BBC Scotland has hit back at claims that its flagship TV current affairs programme Newsnight Scotland is biased towards the Scottish National Party.
Scottish Labour MP Ian Davidson called it ‘News-Nat’throughout an interview with presenter Isabel Fraser on Tuesday night.
And former Glasgow Lord Provost Michael Kelly, a Labour activist, added fuel to the fire with a provocative article in The Scotsman.
BBC launched its defence in a letter published in The Scotsman today from Ian Small, its head of public policy and corporate affairs.
He said: ‘Michael Kelly is entitled to his opinions about BBC ¬journalists, however ill-informed and unfair those opinions may be, but we completely -reject suggestions of bias on the part of our journalists working on Newsnight Scotland or, indeed, on any other of our programmes.
‘When Mr Kelly says Isabel Fraser ‘has form’ it is as one of the BBC’s most highly respected and valued journalists.
‘Ms Fraser did what BBC journalists do week in, week out when she robustly, but fairly, challenged the views of Ian Davidson MP on Tuesday evening’s show.
‘It may be uncomfortable for some when we ask the questions that our audiences want asked – but that is what we will continue to do and will do so as professionally as Isabel Fraser did on Tuesday.
‘To suggest that by asking these questions she holds or promotes a particular opinion is, quite fundamentally, to misunderstand political interviewing.
‘Audiences expect fair and impartial journalism from the BBC and they expect those who hold power to have their arguments robustly challenged.
‘That is what we will continue to do on their behalf.”
However, in a new development in the story today, The Herald’s political editor, Magnus Gardham, claims the row escalated ‘after it emerged an apparently neutral constitutional lawyer interviewed by the programme was an SNP blogger”.
Gardham reports that Davidson, who refused Fraser’s on-air demand for a public apology, stepped up his attack when it emerged an expert who contradicted him over the legality of Alex Salmond’s referendum plans was a self-proclaimed SNP supporter.
Gardham explained that ‘Andrew Tickell was introduced simply as an Oxford University lawyer without mention of his role as a high-profile Nationalist blogger, who writes online under the pseudonym ‘Lallands Peat Worrier'”.
He added: ‘During his interview, he rubbished a report from Westminster’s Scottish Affairs Committee – chaired by Mr Davidson – which concluded that Holyrood probably does not have the legal powers to hold an independence referendum.”
The Herald reports Davidson is now calling for an apology from BBC Scotland, and quotes him saying: “It’s outrageous the BBC should act in this way, presenting an SNP activist and blogger as an impartial academic.
“The issue for me is whether Isabel Fraser knew his background. If not, she was incompetent. If so, this was a conspiracy.
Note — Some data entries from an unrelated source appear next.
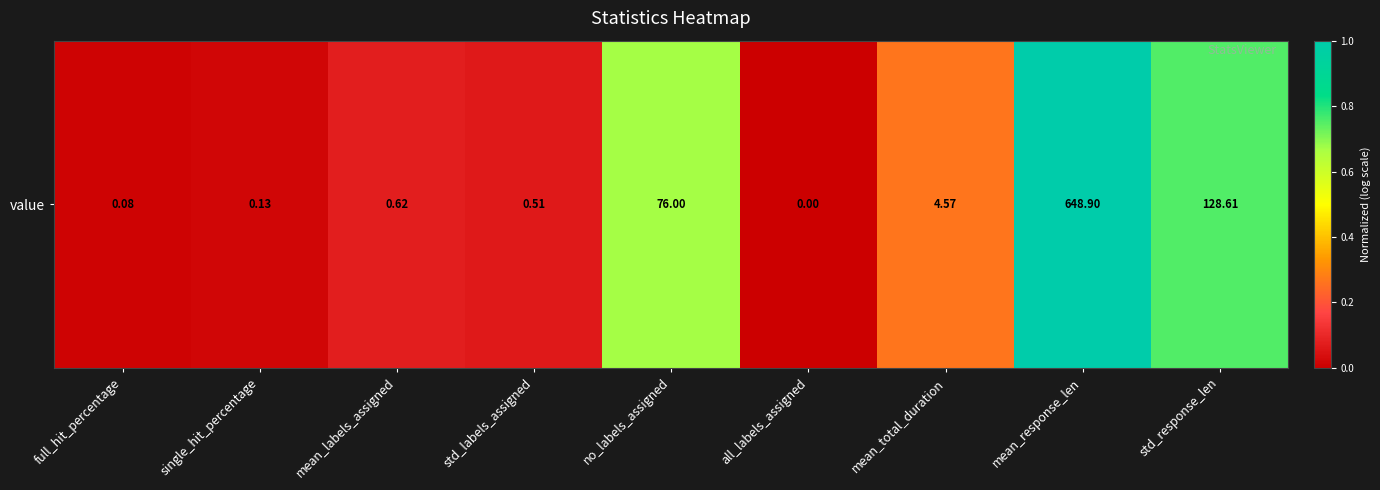

At which category does the chart reach its peak across all series?

mean_response_len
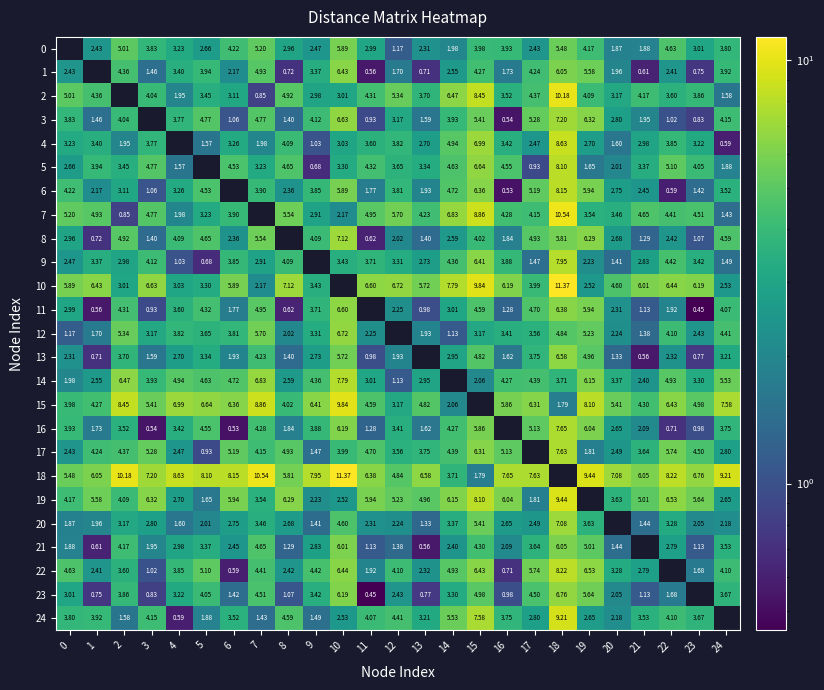

What is the spread (max minus min) of values at 19?

7.8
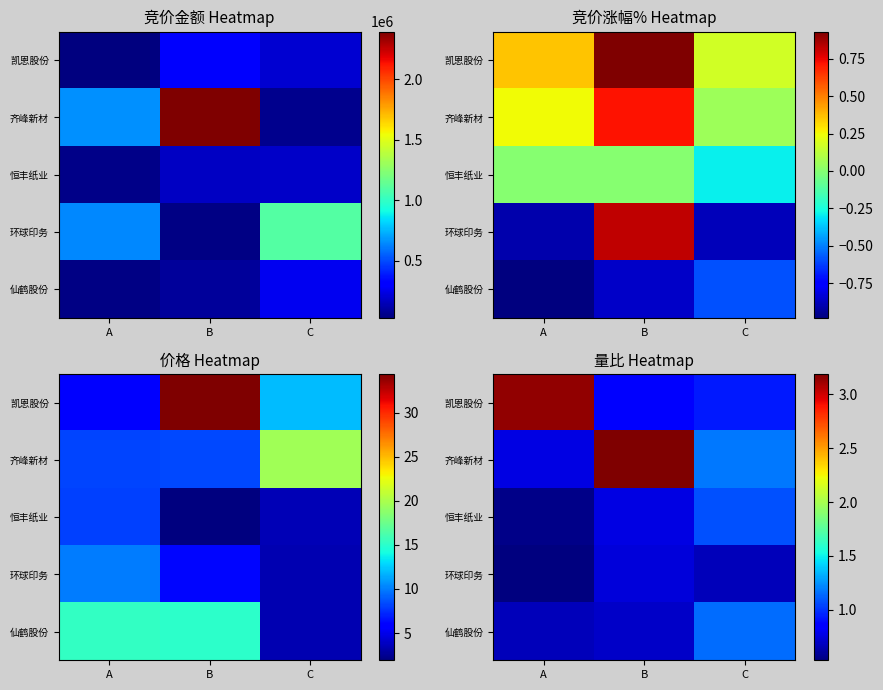

Rank the series at B from highest to lowest value.

齐峰新材, 凯恩股份, 恒丰纸业, 环球印务, 仙鹤股份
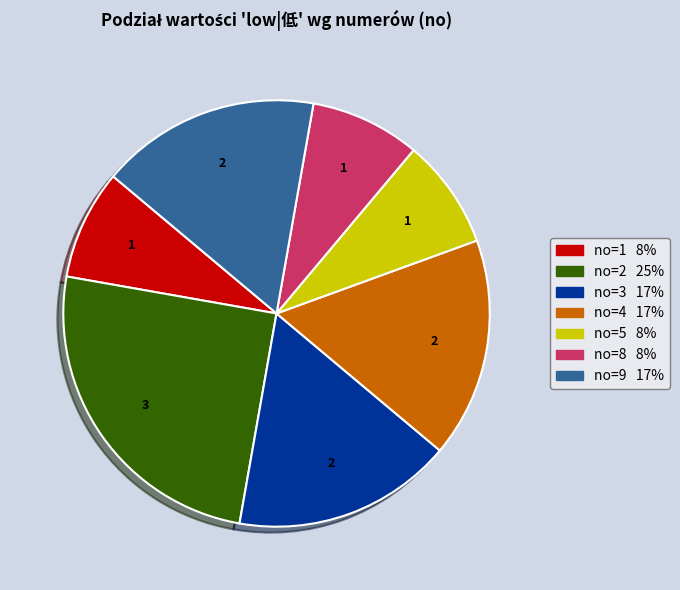

Does any single category account for the majority?

No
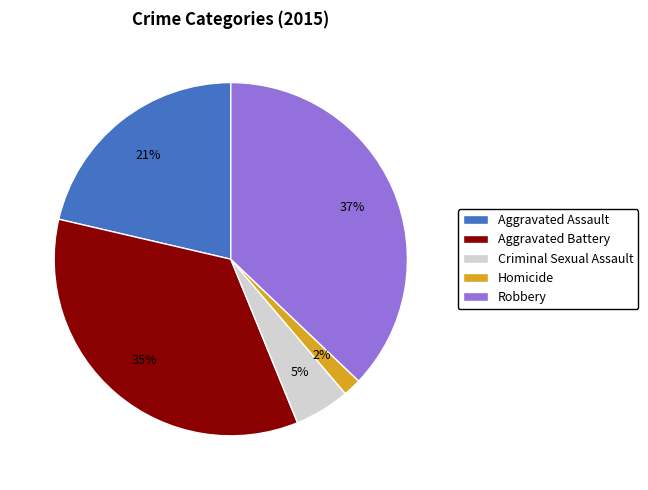

True or false: Criminal Sexual Assault accounts for 5% of the total.

True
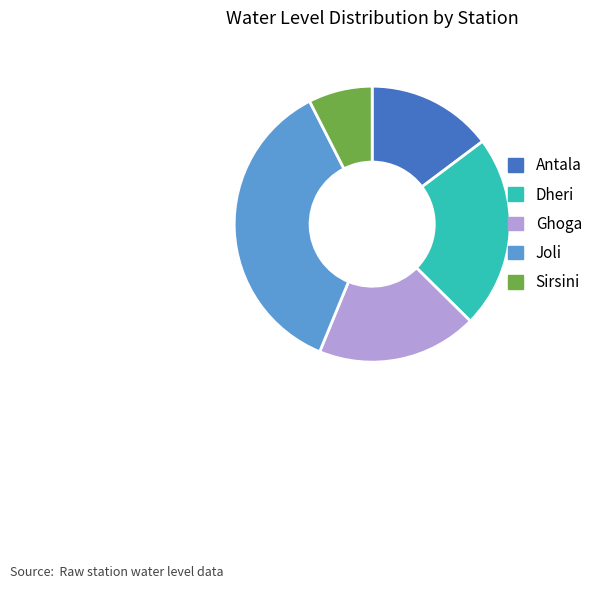

Which category has the biggest portion of the pie?

Joli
“I was clearly being set up by someone for an ambush. Either way I deserve an apology for the way this programme was conducted.”
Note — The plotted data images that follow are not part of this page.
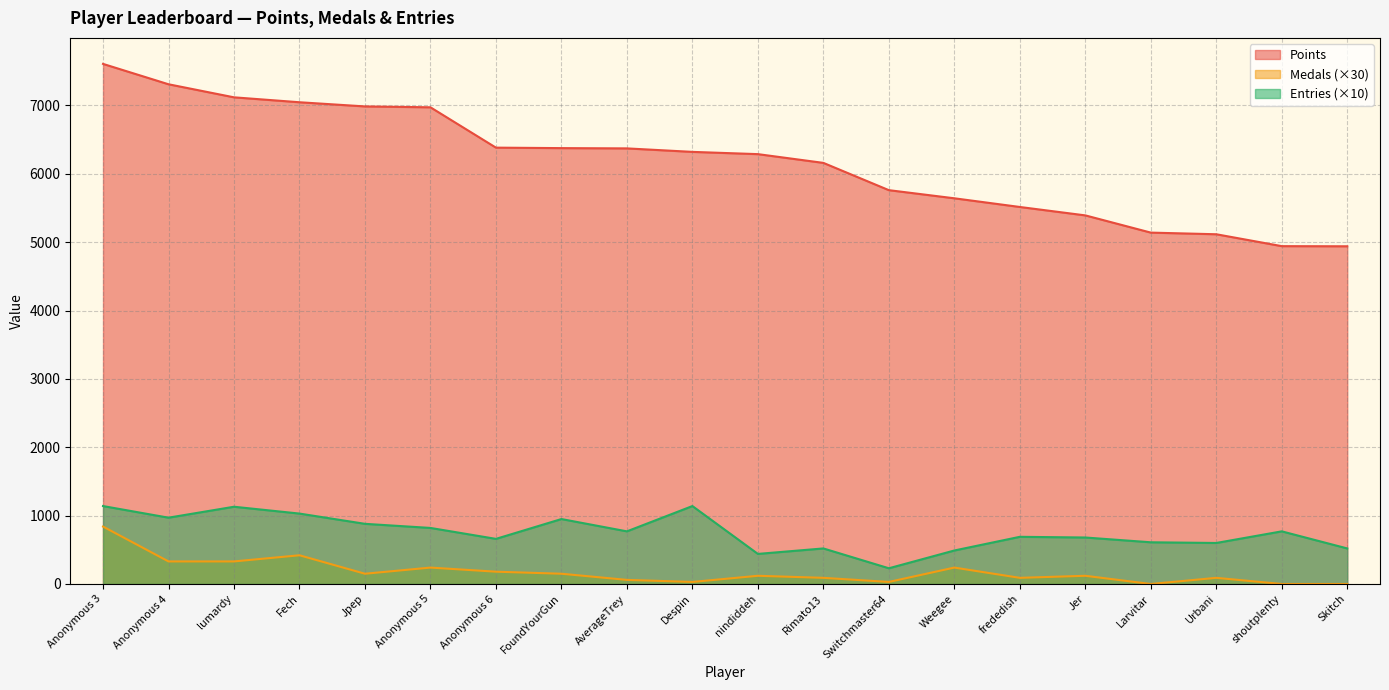

True or false: Points has a value of 3396 at Switchmaster64.

False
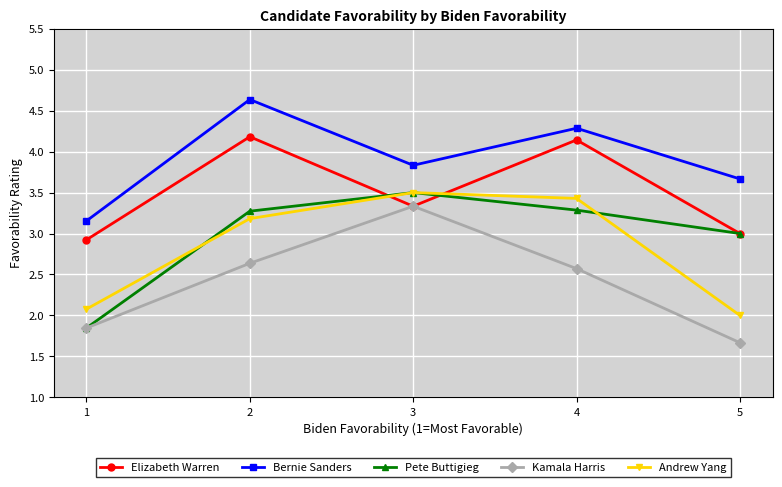

At which label is Bernie Sanders closest to 3?

1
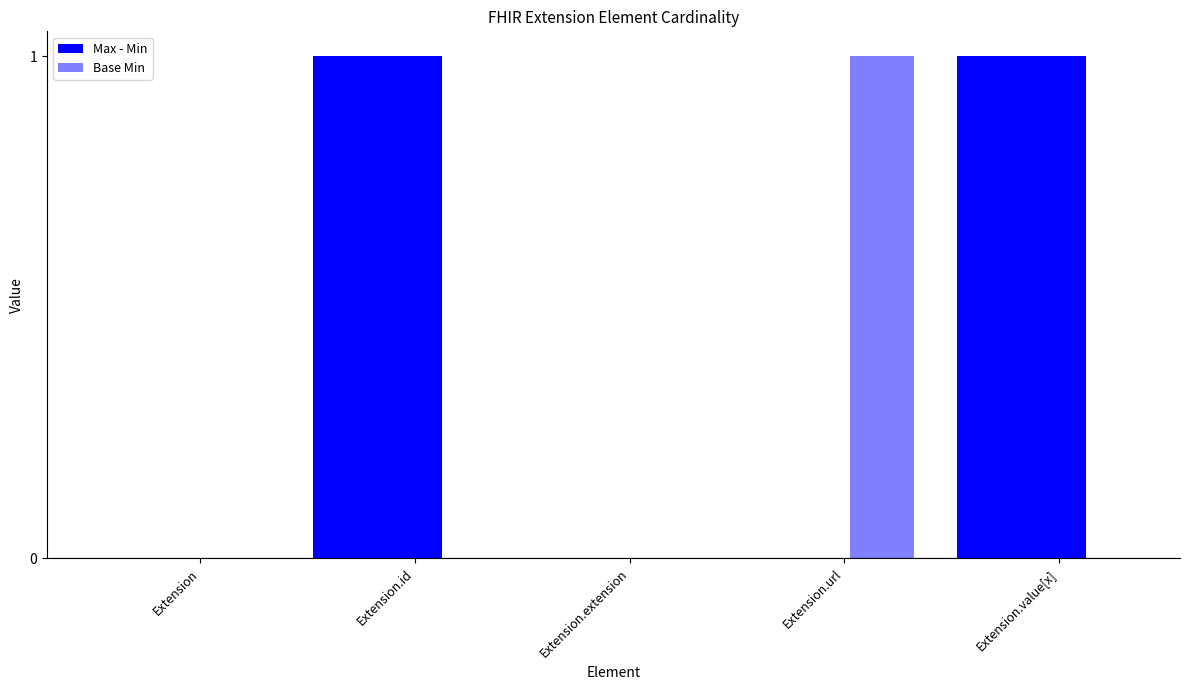

Where is Base Min nearest to the value 0?

Extension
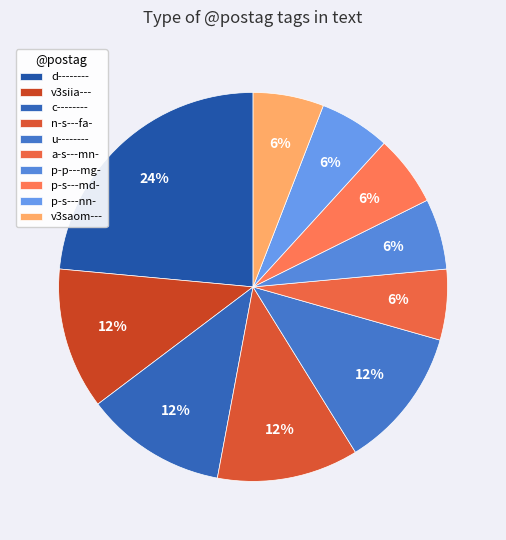

To the nearest percent, what is the combined percentage of v3siia--- and u--------?

24%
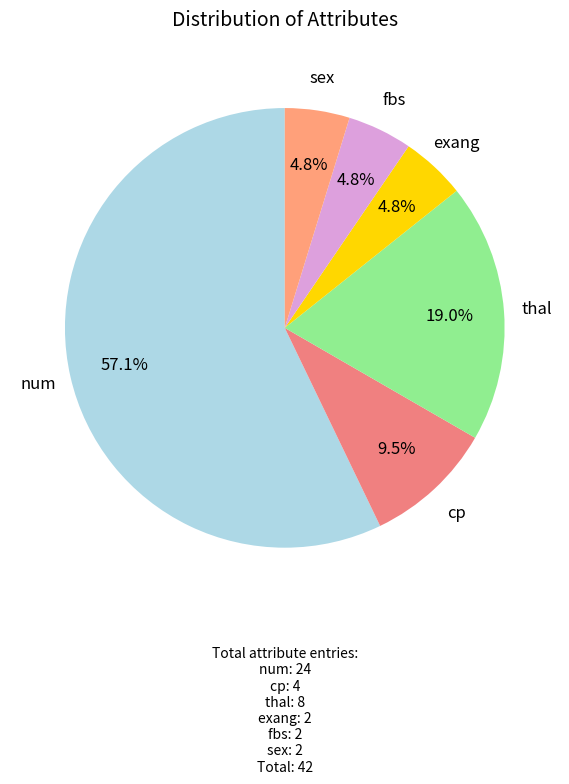

Count the number of slices in the pie.

6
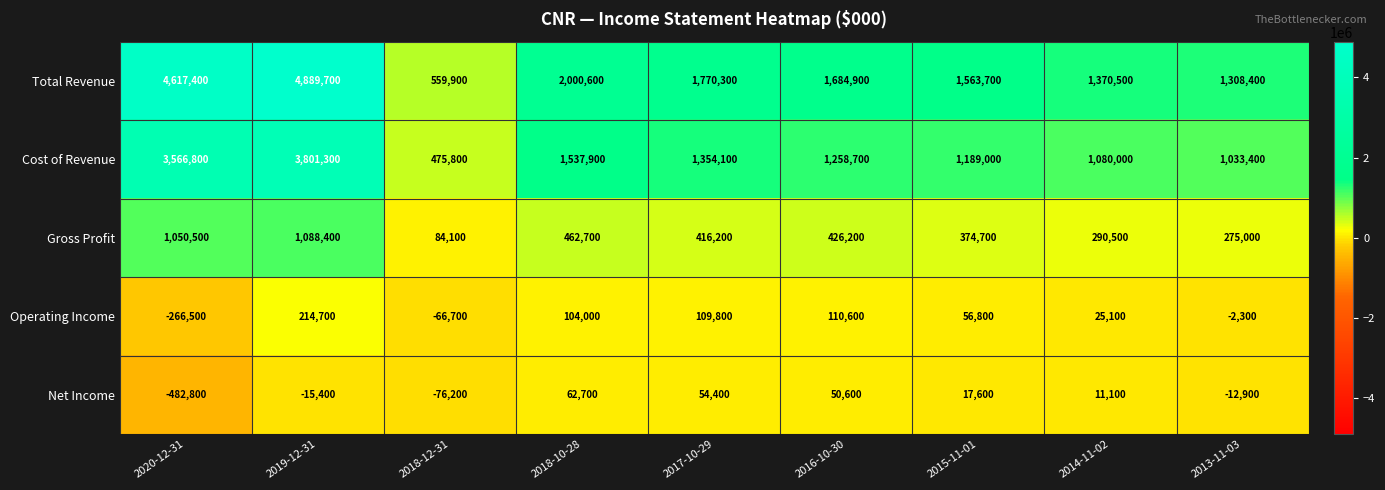

Rank the series by their maximum value, from lowest to highest.

Net Income, Operating Income, Gross Profit, Cost of Revenue, Total Revenue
SNP MSP Sandra White last night repeated her call for Davidson to apologise and for Scottish Labour leader Johann Lamont to discipline the MP.
She said: “Johann Lamont must now must speak up or speak out to demonstrate if they are a party that promotes positive respectful politics or if they are a party stuck in dark ages.”
The SNP said it was aware of Tickell’s online alter-ego when Newsnight Scotland aired, but a party spokesman said his affiliations were ‘not relevant”, adding: ‘Regardless of whoever else was on the show it was a wild outburst from Ian Davidson. It was his manner as much as anything that has taken people aback’.”
Tickell is a human rights specialist studying for a DPhil at Oxford University’s Centre for Socio-Legal Studies.
On his Lallands Peat Worrier blog he says he is “a supporter of the Scottish National Party, but who remains distinctly intellectually free floating”.
The Herald quotes a BBC Scotland spokeswoman as saying: “We often have contributors on Newsnight Scotland to talk about their area of expertise and add to the debate. In Andrew Tickell’s case, this is constitutional law.”